Last Saturday, a short Tweet betrayed much when the Harvard College Democrats celebrated a full day of door-knocking on behalf of the Maggie Hassan and Annie Kuster campaigns in New Hampshire.
Not to confound the reader, Harvard is still indeed a Massachusetts institution.
Other reporting has already revealed the infrequency of Senator Hassan’s personal appearances in New Hampshire; — she seems to have hosted an average of only one campaign event each week, while her Republican challenger, Don Bolduc, has often hosted upward of three town hall events per day.
This comports with the general tenor of the entire Hassan campaign. As Maggie enlists prototypical Massachusetts liberals to evangelize her faint message across the favorable doorsteps of her choicest towns, Bolduc is eagerly addressing large crowds of local voters in those same places where they casually meet.
Where Bolduc is raising local voices, Maggie and Annie are recruiting alien ones.
On October 16th, Doug Jones, the former Democrat Senator from Alabama, seems to have also arrived in New Hampshire for Hassan’s cause. He offered a droll smile on Twitter, perched above his “first ever clam chowder,” and declared his support for the Hassan campaign with a confidence typically reserved to boardwalk psychics and other performative loons.
Of course, Hassan’s extensive outside financial support has always been rather notorious. Although she decried the influence of so-called “dark money” during her first debate against Bolduc, Maggie famously received $11M in special interest donations towards her 2012 gubernatorial campaign. What’s more, her fundraising total since 2017 has topped $37.8M.
Hassan is not alone among Democrats as it concerns the solicitation of irrelevant national figures for these seemingly impotent political endorsements. On the same date as Jones’ October appearance, candidates Annie Kuster, Becky Whitley, and Charlene Lovett summoned the Pennsylvania Democrat Madeleine Dean to their electoral aid.

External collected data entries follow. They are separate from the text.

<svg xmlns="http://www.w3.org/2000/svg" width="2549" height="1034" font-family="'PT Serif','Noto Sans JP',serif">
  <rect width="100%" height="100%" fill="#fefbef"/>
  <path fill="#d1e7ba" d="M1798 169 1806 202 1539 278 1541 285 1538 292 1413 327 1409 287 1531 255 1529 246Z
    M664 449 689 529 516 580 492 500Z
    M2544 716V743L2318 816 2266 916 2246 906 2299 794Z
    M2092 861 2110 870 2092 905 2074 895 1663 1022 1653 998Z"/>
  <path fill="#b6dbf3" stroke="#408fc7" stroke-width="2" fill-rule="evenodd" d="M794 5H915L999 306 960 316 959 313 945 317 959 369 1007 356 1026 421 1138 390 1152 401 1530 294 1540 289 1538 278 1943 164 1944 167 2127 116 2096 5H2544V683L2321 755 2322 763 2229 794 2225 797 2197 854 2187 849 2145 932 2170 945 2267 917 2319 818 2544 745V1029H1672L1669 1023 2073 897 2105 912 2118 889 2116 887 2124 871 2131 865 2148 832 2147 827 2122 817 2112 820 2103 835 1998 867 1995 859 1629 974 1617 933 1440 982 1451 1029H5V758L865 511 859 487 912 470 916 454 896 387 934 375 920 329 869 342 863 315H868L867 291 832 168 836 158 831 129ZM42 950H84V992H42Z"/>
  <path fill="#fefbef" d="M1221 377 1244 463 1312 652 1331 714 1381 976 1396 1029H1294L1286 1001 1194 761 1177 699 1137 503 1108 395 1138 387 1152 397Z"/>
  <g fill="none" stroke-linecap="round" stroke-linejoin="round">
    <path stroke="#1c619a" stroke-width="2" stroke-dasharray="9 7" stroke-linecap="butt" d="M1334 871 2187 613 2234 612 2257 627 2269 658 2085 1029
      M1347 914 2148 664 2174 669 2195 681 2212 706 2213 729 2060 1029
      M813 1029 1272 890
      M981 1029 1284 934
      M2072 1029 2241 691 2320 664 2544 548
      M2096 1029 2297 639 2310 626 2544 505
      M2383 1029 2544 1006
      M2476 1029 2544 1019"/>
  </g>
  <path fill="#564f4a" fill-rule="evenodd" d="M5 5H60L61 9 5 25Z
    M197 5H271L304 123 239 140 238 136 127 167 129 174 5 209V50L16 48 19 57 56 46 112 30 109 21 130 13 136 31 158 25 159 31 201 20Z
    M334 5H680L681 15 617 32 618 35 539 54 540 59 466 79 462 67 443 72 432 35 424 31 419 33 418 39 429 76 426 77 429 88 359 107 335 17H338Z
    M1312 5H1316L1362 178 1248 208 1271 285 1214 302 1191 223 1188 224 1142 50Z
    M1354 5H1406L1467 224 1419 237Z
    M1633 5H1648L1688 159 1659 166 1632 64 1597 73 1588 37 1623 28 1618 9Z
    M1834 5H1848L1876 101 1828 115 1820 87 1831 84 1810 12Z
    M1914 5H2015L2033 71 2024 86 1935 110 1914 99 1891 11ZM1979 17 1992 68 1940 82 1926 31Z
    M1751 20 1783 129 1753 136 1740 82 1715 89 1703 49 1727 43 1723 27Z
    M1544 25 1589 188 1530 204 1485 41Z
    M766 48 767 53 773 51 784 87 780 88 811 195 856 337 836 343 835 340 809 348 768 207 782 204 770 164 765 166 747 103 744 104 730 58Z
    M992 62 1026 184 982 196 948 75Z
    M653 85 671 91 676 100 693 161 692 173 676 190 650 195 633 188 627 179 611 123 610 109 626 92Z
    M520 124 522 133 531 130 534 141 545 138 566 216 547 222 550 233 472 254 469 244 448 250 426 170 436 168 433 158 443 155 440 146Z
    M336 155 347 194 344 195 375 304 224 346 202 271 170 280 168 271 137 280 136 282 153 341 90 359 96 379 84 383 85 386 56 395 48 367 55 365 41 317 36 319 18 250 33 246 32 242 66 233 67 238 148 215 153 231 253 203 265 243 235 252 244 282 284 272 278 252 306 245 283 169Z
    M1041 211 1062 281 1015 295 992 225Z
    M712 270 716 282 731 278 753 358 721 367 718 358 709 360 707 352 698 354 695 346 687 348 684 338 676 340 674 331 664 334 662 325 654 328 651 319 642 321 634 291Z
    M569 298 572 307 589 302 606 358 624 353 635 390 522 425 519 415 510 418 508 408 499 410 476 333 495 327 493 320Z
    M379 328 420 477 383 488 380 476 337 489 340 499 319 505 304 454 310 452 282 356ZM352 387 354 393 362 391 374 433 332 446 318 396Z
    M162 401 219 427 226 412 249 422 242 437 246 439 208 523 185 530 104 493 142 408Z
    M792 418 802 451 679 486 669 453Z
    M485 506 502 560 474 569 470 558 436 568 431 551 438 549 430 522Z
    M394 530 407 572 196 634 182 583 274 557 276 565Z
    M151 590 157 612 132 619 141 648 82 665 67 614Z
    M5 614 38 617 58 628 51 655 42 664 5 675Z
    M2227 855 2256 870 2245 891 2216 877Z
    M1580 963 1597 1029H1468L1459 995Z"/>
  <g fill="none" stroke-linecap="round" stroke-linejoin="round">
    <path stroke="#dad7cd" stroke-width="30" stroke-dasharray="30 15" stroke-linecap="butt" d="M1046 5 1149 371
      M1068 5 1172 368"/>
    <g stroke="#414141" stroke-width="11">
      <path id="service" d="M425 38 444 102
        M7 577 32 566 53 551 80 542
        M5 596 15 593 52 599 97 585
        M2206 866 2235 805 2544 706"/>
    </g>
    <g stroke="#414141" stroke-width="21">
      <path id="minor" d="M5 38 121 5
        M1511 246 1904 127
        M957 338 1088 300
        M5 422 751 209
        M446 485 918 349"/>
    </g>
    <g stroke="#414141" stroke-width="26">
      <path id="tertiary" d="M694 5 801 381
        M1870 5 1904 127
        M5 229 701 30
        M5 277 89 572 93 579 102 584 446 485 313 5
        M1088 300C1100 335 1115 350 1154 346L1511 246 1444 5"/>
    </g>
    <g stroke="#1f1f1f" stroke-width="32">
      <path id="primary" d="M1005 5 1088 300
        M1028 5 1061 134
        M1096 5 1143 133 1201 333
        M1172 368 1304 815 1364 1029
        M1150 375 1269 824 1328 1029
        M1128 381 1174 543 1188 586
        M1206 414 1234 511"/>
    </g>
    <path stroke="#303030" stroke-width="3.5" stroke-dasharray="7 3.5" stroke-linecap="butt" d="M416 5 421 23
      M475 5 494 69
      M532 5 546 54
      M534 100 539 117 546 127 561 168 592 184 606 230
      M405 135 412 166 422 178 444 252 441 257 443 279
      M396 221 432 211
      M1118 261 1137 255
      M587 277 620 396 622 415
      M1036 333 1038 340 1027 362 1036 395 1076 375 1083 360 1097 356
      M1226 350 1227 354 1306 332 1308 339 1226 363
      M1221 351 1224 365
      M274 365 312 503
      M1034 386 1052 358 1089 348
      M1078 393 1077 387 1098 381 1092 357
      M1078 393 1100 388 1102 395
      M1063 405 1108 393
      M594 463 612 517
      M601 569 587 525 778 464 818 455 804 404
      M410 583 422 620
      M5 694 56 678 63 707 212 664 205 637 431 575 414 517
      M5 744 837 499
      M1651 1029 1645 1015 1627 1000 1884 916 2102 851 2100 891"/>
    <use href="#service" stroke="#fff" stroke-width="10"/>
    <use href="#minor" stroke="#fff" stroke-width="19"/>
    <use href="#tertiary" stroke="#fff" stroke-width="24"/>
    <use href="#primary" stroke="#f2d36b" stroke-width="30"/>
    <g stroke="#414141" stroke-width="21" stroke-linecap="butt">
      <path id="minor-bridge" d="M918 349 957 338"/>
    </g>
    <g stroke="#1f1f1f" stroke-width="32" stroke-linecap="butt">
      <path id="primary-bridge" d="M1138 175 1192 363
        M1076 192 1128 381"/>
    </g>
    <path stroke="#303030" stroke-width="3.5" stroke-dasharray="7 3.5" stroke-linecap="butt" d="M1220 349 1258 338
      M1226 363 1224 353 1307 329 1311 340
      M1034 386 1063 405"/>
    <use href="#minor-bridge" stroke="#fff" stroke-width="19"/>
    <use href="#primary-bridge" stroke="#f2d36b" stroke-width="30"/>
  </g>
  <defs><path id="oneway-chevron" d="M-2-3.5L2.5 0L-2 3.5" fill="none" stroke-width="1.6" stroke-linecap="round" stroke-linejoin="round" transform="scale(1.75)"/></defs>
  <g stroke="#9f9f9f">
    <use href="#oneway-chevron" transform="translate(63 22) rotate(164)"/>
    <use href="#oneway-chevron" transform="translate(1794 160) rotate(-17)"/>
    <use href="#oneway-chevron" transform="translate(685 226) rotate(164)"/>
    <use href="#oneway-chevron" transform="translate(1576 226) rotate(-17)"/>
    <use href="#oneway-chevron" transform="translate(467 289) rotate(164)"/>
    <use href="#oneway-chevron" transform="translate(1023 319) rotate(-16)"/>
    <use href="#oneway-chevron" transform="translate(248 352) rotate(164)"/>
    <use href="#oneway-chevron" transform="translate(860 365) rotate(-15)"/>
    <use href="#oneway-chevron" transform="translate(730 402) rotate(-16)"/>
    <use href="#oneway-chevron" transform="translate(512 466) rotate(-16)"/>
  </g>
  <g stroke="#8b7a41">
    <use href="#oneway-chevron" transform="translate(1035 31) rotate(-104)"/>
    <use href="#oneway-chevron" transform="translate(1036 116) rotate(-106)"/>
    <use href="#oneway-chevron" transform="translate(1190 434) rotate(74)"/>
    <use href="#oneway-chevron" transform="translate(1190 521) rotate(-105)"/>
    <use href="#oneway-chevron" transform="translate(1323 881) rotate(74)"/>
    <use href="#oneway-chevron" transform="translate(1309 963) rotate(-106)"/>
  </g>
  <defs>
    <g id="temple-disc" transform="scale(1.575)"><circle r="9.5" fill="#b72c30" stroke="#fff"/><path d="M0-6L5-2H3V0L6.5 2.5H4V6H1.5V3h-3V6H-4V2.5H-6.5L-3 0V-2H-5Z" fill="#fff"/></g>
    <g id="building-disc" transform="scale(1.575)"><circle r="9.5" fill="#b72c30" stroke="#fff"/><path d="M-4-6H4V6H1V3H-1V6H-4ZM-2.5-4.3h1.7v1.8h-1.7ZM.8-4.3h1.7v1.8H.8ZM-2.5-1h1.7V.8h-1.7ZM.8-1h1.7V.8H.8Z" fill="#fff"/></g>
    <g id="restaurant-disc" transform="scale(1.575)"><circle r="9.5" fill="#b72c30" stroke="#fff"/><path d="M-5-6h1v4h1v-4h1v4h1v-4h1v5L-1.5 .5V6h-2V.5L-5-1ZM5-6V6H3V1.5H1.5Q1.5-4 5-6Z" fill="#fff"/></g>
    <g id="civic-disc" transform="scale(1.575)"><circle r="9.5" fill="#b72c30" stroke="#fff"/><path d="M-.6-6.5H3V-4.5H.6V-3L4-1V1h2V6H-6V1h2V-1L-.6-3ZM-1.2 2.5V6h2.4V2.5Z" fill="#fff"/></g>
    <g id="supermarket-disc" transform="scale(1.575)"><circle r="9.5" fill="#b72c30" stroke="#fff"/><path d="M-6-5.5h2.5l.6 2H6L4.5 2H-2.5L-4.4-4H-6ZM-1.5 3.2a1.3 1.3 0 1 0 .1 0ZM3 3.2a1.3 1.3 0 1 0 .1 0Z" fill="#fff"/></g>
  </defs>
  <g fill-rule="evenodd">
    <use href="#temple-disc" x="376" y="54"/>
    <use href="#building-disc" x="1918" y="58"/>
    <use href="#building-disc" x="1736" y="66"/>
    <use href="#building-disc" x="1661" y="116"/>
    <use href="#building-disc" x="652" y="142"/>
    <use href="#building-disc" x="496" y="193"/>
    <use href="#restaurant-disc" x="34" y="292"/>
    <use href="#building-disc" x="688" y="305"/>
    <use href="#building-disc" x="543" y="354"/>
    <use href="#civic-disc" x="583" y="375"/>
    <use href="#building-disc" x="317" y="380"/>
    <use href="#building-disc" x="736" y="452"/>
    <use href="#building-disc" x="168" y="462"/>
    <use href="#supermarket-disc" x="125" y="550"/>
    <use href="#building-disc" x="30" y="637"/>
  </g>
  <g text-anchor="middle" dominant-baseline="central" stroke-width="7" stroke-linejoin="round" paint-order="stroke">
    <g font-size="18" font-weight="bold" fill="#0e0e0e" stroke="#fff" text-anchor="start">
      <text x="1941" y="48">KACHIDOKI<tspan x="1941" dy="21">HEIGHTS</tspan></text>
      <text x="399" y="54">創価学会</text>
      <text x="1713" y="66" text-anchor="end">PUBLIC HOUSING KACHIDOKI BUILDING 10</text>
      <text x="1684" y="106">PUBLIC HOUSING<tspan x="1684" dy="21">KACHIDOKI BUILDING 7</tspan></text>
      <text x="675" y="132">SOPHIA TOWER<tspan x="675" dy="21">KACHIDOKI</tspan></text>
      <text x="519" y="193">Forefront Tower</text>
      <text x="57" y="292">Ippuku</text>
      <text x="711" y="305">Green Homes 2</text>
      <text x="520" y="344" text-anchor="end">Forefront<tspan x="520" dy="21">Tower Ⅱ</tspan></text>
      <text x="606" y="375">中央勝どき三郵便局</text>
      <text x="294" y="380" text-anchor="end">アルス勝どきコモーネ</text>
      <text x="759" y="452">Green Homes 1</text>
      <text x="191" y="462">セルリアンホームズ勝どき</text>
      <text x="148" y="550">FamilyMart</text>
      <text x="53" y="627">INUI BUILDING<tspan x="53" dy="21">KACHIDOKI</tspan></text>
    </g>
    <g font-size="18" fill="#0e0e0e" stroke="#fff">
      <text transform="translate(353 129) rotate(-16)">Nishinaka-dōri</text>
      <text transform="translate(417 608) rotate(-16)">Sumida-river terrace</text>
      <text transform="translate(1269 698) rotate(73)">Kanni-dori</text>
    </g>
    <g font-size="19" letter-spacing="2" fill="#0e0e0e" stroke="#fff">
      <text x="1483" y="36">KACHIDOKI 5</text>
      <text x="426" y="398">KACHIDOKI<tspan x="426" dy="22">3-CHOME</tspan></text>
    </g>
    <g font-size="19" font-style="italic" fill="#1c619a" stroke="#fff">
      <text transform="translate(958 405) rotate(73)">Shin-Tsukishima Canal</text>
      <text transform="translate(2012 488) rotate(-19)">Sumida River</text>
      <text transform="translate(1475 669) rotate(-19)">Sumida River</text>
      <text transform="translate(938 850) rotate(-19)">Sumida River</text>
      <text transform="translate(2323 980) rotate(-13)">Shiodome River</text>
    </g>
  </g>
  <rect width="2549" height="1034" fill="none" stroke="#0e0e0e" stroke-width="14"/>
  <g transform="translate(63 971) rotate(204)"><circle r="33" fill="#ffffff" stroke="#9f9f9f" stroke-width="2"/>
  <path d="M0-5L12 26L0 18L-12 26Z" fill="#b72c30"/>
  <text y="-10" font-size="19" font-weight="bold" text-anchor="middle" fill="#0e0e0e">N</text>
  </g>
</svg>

Dean is not a blushing violet. Indeed, this same pushy Pennsylvanian even went so far as to tell New Hampshire Democrats that they “have a bright star in [their] party;” although to whom she could possibly have been referring remains unclear, and to which political process this liberal “star” might be relevant is surely a mystery.
While conservative candidates spend their days flanked by prospective constituents, Hassan and Kuster are ever attended by a train of paid flunkies and lackluster spokesmen from out-of-state.
If Democrats can’t raise their neighbors with even a fraction of the enthusiasm that Bolduc commands, what hope have they in the midterm election?